Assignment
Copy the listing word for word, from its first line up to and including the line that contains "débat sur le".

_ _ _ _

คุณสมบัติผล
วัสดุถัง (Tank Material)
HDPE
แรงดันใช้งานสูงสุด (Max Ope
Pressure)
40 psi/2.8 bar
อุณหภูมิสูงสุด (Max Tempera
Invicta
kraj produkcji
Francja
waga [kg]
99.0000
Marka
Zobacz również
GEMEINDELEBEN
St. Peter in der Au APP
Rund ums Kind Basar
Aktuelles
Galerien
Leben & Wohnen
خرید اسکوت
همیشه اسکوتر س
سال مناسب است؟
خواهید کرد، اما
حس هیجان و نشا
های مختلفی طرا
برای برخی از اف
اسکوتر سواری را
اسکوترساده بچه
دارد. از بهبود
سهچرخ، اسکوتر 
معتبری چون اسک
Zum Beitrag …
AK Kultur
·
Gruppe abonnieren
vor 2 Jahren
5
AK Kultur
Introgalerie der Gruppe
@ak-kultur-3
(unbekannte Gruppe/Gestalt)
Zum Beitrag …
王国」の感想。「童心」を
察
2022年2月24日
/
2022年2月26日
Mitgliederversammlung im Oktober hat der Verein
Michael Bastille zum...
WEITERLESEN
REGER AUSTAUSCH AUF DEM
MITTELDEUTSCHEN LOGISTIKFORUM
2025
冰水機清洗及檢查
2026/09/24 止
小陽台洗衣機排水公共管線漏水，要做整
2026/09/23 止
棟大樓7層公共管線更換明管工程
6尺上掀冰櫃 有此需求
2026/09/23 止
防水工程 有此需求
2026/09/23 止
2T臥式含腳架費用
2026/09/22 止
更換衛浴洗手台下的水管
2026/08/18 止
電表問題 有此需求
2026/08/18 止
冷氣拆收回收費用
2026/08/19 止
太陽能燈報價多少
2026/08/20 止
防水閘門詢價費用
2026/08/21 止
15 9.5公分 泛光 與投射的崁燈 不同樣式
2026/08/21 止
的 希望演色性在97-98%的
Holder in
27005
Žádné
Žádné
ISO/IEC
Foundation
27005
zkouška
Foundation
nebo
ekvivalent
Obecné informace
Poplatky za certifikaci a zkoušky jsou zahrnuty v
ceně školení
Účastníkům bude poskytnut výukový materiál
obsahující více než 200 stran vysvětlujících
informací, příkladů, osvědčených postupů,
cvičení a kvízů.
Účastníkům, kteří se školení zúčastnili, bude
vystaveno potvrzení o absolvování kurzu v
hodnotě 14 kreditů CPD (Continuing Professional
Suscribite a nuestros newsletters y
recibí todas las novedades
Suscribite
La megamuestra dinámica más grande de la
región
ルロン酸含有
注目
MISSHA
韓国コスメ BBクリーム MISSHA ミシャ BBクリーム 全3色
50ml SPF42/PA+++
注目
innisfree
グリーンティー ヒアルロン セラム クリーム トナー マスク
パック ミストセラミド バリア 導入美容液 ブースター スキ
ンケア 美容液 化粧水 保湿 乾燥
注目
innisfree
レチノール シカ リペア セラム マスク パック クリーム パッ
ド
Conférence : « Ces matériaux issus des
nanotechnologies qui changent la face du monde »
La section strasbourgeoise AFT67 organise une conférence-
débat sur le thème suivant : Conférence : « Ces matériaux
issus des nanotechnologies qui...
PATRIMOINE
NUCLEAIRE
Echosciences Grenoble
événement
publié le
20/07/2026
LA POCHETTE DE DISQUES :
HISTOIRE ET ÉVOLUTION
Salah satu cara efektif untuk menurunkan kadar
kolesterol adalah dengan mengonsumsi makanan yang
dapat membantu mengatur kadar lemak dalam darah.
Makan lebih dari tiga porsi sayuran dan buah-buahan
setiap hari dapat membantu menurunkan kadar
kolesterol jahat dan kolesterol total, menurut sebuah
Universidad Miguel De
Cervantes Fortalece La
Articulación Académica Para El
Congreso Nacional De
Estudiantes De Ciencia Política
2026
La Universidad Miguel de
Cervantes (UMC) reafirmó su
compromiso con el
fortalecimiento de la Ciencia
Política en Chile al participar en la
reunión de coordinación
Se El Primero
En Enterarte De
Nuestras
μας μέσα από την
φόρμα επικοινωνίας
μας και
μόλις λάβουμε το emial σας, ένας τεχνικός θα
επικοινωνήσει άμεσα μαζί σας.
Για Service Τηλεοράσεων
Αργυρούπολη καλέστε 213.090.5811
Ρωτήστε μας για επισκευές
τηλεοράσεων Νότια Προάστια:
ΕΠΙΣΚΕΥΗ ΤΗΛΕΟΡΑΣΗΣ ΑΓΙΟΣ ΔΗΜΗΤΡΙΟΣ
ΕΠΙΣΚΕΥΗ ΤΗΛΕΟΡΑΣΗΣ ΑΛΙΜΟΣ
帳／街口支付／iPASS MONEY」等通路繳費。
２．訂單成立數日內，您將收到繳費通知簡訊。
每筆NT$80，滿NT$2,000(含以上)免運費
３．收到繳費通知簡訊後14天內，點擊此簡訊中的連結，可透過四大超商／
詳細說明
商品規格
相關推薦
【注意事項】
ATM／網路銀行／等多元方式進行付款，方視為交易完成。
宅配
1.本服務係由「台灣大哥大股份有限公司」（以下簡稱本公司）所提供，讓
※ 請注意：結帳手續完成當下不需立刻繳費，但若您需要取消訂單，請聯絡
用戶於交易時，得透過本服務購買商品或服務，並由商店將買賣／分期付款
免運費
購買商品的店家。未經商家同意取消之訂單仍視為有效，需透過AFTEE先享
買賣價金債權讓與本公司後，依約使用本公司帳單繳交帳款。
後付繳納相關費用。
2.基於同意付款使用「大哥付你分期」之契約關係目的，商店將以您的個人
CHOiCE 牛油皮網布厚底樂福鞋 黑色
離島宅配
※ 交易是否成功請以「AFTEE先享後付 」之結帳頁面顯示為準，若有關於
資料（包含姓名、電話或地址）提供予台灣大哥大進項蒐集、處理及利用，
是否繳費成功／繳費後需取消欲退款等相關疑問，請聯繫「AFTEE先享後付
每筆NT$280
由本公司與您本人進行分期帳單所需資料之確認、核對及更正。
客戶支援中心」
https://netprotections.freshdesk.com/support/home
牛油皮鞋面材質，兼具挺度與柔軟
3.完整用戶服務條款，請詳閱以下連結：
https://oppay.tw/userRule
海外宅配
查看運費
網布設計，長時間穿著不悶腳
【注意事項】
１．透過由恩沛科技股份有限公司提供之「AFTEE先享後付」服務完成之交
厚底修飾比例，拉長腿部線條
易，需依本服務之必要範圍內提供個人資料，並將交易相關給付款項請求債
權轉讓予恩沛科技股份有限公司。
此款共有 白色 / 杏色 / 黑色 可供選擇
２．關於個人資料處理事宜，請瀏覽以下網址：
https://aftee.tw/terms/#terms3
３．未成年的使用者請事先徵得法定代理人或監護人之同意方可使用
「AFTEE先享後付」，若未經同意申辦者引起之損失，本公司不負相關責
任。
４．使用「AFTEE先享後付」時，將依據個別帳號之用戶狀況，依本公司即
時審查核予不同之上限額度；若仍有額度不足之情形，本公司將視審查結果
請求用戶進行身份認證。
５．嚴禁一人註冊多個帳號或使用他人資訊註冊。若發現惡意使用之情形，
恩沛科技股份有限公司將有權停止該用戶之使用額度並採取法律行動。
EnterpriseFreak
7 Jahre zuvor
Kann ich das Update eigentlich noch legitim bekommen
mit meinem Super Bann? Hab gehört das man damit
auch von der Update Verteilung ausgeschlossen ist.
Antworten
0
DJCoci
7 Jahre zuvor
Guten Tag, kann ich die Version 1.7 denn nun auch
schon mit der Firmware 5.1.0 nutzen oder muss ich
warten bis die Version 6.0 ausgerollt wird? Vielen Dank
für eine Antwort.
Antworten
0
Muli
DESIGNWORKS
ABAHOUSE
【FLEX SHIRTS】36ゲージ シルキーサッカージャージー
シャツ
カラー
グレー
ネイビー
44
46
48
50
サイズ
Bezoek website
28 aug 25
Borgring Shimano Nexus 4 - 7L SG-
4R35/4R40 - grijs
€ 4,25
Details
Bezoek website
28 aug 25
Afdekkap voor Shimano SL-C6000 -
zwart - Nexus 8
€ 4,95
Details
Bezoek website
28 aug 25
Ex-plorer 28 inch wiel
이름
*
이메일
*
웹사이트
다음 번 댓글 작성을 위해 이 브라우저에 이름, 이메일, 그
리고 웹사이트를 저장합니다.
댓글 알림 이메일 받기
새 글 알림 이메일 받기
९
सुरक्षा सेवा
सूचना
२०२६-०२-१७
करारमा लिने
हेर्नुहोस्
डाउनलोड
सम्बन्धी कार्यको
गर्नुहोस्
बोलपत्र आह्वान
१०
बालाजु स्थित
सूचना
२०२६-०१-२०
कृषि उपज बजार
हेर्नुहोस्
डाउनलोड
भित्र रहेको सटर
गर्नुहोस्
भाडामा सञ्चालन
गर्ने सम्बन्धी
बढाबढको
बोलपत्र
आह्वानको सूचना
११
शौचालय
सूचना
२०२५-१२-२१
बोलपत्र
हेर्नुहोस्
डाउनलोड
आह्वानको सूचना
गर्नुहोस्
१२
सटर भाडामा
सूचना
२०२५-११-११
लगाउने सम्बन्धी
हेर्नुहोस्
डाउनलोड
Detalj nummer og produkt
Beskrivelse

_ _ _ _

Answer to this task
คุณสมบัติผล
วัสดุถัง (Tank Material)
HDPE
แรงดันใช้งานสูงสุด (Max Ope
Pressure)
40 psi/2.8 bar
อุณหภูมิสูงสุด (Max Tempera
Invicta
kraj produkcji
Francja
waga [kg]
99.0000
Marka
Zobacz również
GEMEINDELEBEN
St. Peter in der Au APP
Rund ums Kind Basar
Aktuelles
Galerien
Leben & Wohnen
خرید اسکوت
همیشه اسکوتر س
سال مناسب است؟
خواهید کرد، اما
حس هیجان و نشا
های مختلفی طرا
برای برخی از اف
اسکوتر سواری را
اسکوترساده بچه
دارد. از بهبود
سهچرخ، اسکوتر 
معتبری چون اسک
Zum Beitrag …
AK Kultur
·
Gruppe abonnieren
vor 2 Jahren
5
AK Kultur
Introgalerie der Gruppe
@ak-kultur-3
(unbekannte Gruppe/Gestalt)
Zum Beitrag …
王国」の感想。「童心」を
察
2022年2月24日
/
2022年2月26日
Mitgliederversammlung im Oktober hat der Verein
Michael Bastille zum...
WEITERLESEN
REGER AUSTAUSCH AUF DEM
MITTELDEUTSCHEN LOGISTIKFORUM
2025
冰水機清洗及檢查
2026/09/24 止
小陽台洗衣機排水公共管線漏水，要做整
2026/09/23 止
棟大樓7層公共管線更換明管工程
6尺上掀冰櫃 有此需求
2026/09/23 止
防水工程 有此需求
2026/09/23 止
2T臥式含腳架費用
2026/09/22 止
更換衛浴洗手台下的水管
2026/08/18 止
電表問題 有此需求
2026/08/18 止
冷氣拆收回收費用
2026/08/19 止
太陽能燈報價多少
2026/08/20 止
防水閘門詢價費用
2026/08/21 止
15 9.5公分 泛光 與投射的崁燈 不同樣式
2026/08/21 止
的 希望演色性在97-98%的
Holder in
27005
Žádné
Žádné
ISO/IEC
Foundation
27005
zkouška
Foundation
nebo
ekvivalent
Obecné informace
Poplatky za certifikaci a zkoušky jsou zahrnuty v
ceně školení
Účastníkům bude poskytnut výukový materiál
obsahující více než 200 stran vysvětlujících
informací, příkladů, osvědčených postupů,
cvičení a kvízů.
Účastníkům, kteří se školení zúčastnili, bude
vystaveno potvrzení o absolvování kurzu v
hodnotě 14 kreditů CPD (Continuing Professional
Suscribite a nuestros newsletters y
recibí todas las novedades
Suscribite
La megamuestra dinámica más grande de la
región
ルロン酸含有
注目
MISSHA
韓国コスメ BBクリーム MISSHA ミシャ BBクリーム 全3色
50ml SPF42/PA+++
注目
innisfree
グリーンティー ヒアルロン セラム クリーム トナー マスク
パック ミストセラミド バリア 導入美容液 ブースター スキ
ンケア 美容液 化粧水 保湿 乾燥
注目
innisfree
レチノール シカ リペア セラム マスク パック クリーム パッ
ド
Conférence : « Ces matériaux issus des
nanotechnologies qui changent la face du monde »
La section strasbourgeoise AFT67 organise une conférence-
débat sur le thème suivant : Conférence : « Ces matériaux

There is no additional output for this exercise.